Below is a block of entries; repeat exactly the lines starting at the line that contains "26: (725, 142)" and ending at the line that contains "80: (310, 228)", both included.

Start of Records to use

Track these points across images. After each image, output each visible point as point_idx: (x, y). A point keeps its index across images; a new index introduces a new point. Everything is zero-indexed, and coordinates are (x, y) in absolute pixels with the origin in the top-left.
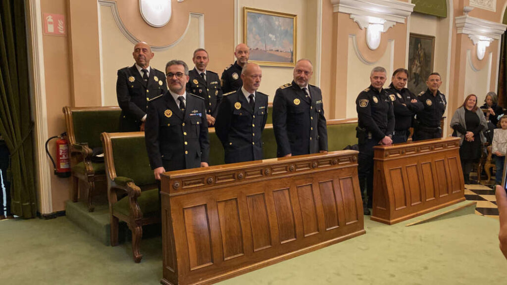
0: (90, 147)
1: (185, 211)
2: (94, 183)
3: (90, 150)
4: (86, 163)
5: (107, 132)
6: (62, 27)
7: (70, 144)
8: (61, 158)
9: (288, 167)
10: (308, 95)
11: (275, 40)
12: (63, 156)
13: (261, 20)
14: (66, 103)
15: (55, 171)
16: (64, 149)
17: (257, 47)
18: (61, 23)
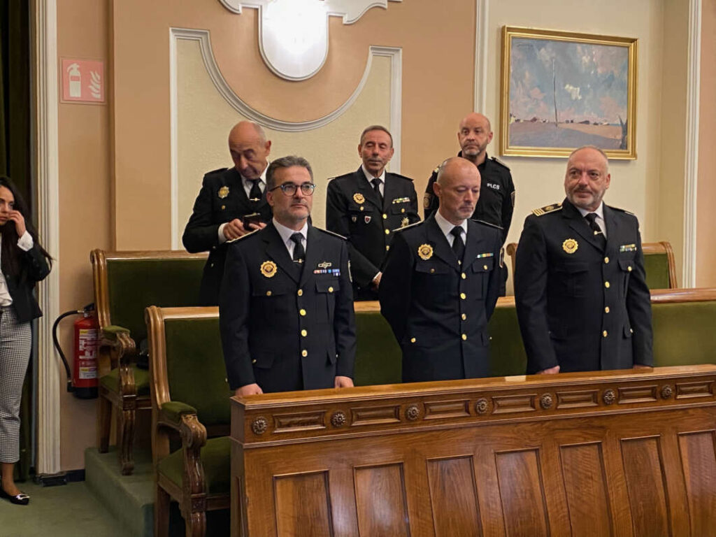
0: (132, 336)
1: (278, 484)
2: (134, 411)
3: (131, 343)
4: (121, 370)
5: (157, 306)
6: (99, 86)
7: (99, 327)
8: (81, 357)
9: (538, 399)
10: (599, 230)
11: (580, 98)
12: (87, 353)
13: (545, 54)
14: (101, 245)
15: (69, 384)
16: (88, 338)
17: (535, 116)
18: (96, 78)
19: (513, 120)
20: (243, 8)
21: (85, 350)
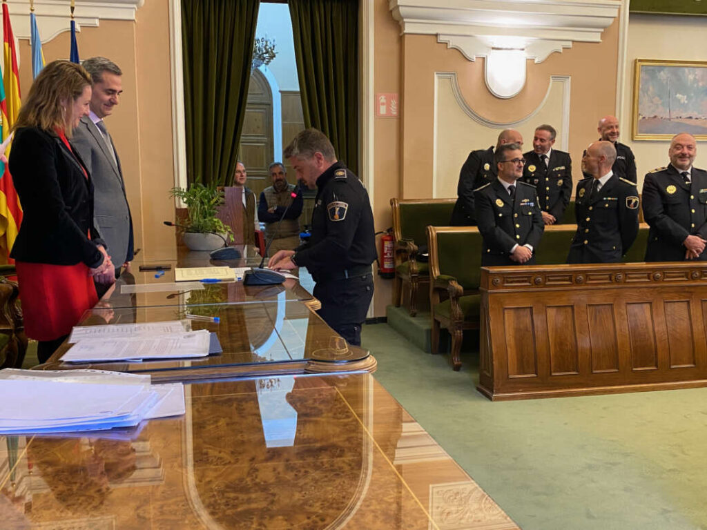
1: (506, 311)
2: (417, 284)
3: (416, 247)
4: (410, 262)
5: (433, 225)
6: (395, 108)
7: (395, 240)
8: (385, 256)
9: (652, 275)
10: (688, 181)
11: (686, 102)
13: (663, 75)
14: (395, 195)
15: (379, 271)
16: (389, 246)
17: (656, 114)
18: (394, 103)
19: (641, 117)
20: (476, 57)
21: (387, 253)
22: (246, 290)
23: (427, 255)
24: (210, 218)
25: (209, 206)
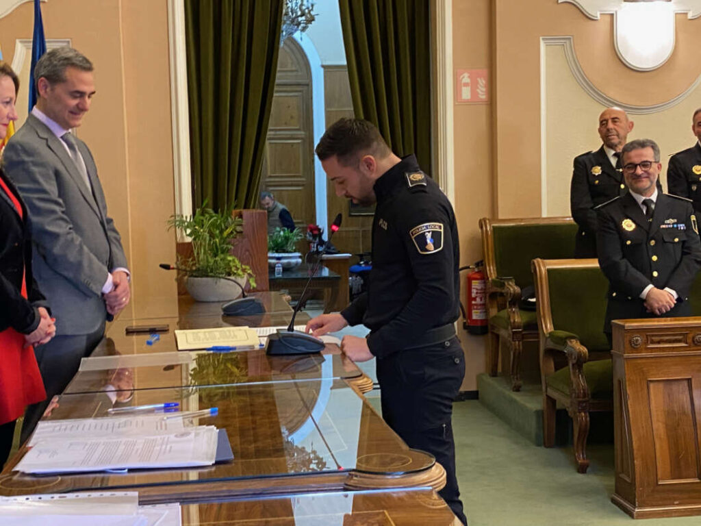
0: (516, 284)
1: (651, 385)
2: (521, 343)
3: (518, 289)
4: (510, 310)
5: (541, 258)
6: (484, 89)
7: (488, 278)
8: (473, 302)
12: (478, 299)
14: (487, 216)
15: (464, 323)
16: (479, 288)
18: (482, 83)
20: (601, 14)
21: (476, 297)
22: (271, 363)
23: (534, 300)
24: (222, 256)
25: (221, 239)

End of Records to use
Start of Records to use

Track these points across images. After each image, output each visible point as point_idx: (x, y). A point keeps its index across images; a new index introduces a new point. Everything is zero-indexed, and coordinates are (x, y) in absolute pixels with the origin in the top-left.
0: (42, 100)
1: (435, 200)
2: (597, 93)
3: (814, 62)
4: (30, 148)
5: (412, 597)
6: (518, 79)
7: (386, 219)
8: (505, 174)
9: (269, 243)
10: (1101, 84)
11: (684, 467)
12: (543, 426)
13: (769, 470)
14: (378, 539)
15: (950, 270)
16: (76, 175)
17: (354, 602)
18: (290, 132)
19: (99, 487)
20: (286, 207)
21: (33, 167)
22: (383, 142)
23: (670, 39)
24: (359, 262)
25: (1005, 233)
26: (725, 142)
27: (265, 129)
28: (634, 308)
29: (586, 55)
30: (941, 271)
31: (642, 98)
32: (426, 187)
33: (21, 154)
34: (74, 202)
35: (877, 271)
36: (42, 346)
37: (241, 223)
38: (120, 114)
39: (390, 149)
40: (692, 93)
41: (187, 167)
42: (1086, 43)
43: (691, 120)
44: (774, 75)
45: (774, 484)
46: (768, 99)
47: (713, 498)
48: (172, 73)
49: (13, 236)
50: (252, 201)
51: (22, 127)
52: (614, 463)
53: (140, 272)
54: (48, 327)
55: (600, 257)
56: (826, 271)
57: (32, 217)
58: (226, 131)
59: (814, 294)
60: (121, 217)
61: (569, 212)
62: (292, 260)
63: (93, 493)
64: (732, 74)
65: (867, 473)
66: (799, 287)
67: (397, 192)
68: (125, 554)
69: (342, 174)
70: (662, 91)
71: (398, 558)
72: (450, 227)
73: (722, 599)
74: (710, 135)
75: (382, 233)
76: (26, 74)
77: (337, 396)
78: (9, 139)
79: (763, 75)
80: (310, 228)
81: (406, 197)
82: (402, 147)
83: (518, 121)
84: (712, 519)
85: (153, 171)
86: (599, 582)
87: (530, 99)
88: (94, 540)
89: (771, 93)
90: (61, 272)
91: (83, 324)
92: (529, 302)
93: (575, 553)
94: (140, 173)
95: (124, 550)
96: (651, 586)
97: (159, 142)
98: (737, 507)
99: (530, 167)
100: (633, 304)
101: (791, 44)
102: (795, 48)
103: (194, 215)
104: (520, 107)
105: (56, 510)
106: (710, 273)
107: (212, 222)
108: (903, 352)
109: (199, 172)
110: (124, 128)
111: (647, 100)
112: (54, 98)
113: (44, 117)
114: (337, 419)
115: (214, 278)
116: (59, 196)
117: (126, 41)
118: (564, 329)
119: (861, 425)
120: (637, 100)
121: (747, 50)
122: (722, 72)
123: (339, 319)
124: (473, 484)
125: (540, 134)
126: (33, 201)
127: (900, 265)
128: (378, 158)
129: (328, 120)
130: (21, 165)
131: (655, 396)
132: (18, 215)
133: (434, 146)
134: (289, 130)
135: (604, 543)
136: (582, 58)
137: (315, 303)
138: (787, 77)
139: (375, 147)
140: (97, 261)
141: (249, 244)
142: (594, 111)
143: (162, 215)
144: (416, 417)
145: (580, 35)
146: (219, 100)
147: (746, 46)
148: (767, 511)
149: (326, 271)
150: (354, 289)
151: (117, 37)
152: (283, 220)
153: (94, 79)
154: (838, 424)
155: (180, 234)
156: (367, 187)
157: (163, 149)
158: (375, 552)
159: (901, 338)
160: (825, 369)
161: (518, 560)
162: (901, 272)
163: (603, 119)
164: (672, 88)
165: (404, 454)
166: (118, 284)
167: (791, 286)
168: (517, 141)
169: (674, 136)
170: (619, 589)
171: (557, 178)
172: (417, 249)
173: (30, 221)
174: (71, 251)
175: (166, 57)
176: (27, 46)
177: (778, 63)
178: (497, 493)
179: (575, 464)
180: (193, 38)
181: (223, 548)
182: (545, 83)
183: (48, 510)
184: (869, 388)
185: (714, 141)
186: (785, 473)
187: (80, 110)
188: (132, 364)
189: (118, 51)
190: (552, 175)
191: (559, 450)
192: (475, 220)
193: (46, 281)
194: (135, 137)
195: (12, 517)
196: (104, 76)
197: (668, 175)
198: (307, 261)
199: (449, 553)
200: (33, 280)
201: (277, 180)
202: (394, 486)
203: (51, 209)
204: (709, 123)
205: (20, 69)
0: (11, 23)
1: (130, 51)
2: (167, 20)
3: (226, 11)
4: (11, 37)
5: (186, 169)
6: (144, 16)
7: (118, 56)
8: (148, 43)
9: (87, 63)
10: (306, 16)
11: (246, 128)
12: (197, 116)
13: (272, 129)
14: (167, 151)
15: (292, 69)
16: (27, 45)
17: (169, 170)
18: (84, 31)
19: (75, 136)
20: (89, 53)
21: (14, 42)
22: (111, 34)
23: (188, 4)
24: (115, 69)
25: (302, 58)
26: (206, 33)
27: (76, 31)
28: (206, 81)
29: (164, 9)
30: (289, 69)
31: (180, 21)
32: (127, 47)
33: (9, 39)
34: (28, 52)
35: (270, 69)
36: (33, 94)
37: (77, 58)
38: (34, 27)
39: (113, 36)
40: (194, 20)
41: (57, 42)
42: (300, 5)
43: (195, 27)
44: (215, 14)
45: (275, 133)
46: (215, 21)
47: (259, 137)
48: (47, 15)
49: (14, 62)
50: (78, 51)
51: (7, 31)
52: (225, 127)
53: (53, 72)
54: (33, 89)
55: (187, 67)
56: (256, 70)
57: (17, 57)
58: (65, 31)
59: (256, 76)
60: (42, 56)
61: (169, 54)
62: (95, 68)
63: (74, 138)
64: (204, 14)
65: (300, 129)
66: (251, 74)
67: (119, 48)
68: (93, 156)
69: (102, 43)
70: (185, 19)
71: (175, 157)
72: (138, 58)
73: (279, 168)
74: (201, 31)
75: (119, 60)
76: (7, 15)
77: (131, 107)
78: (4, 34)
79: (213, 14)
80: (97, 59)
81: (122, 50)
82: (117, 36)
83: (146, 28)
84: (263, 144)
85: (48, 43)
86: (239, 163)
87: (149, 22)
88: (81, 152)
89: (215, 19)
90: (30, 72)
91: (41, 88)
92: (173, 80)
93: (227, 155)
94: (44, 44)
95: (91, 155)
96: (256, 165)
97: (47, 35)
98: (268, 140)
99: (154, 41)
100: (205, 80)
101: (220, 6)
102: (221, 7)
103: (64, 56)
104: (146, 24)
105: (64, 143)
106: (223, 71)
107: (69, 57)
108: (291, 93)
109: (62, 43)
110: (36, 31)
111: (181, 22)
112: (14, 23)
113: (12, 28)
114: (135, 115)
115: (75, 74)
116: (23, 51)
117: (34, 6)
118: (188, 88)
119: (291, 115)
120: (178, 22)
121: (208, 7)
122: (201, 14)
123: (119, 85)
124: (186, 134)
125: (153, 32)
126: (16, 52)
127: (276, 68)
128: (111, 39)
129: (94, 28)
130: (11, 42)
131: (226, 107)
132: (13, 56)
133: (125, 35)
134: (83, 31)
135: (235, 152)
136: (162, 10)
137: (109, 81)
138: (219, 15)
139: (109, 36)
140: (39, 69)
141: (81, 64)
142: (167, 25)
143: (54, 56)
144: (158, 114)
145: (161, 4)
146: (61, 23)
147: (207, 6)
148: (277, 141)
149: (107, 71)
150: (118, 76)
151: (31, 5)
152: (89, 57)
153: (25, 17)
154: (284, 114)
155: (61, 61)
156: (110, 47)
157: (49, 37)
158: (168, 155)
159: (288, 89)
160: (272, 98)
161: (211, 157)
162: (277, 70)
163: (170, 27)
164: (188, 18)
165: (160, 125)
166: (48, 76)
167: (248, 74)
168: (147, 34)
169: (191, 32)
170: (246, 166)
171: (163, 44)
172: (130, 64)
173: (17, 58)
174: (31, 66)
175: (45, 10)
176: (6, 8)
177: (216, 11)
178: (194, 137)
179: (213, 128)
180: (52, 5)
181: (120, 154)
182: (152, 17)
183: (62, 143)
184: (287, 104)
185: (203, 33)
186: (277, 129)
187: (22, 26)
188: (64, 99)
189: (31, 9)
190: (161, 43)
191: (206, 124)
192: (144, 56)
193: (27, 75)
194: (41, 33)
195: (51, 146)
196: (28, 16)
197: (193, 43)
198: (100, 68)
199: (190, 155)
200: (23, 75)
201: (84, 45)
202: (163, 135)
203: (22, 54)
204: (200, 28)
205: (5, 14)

End of Records to use

● **Written response**
26: (725, 142)
27: (265, 129)
28: (634, 308)
29: (586, 55)
30: (941, 271)
31: (642, 98)
32: (426, 187)
33: (21, 154)
34: (74, 202)
35: (877, 271)
36: (42, 346)
37: (241, 223)
38: (120, 114)
39: (390, 149)
40: (692, 93)
41: (187, 167)
42: (1086, 43)
43: (691, 120)
44: (774, 75)
45: (774, 484)
46: (768, 99)
47: (713, 498)
48: (172, 73)
49: (13, 236)
50: (252, 201)
51: (22, 127)
52: (614, 463)
53: (140, 272)
54: (48, 327)
55: (600, 257)
56: (826, 271)
57: (32, 217)
58: (226, 131)
59: (814, 294)
60: (121, 217)
61: (569, 212)
62: (292, 260)
63: (93, 493)
64: (732, 74)
65: (867, 473)
66: (799, 287)
67: (397, 192)
68: (125, 554)
69: (342, 174)
70: (662, 91)
71: (398, 558)
72: (450, 227)
73: (722, 599)
74: (710, 135)
75: (382, 233)
76: (26, 74)
77: (337, 396)
78: (9, 139)
79: (763, 75)
80: (310, 228)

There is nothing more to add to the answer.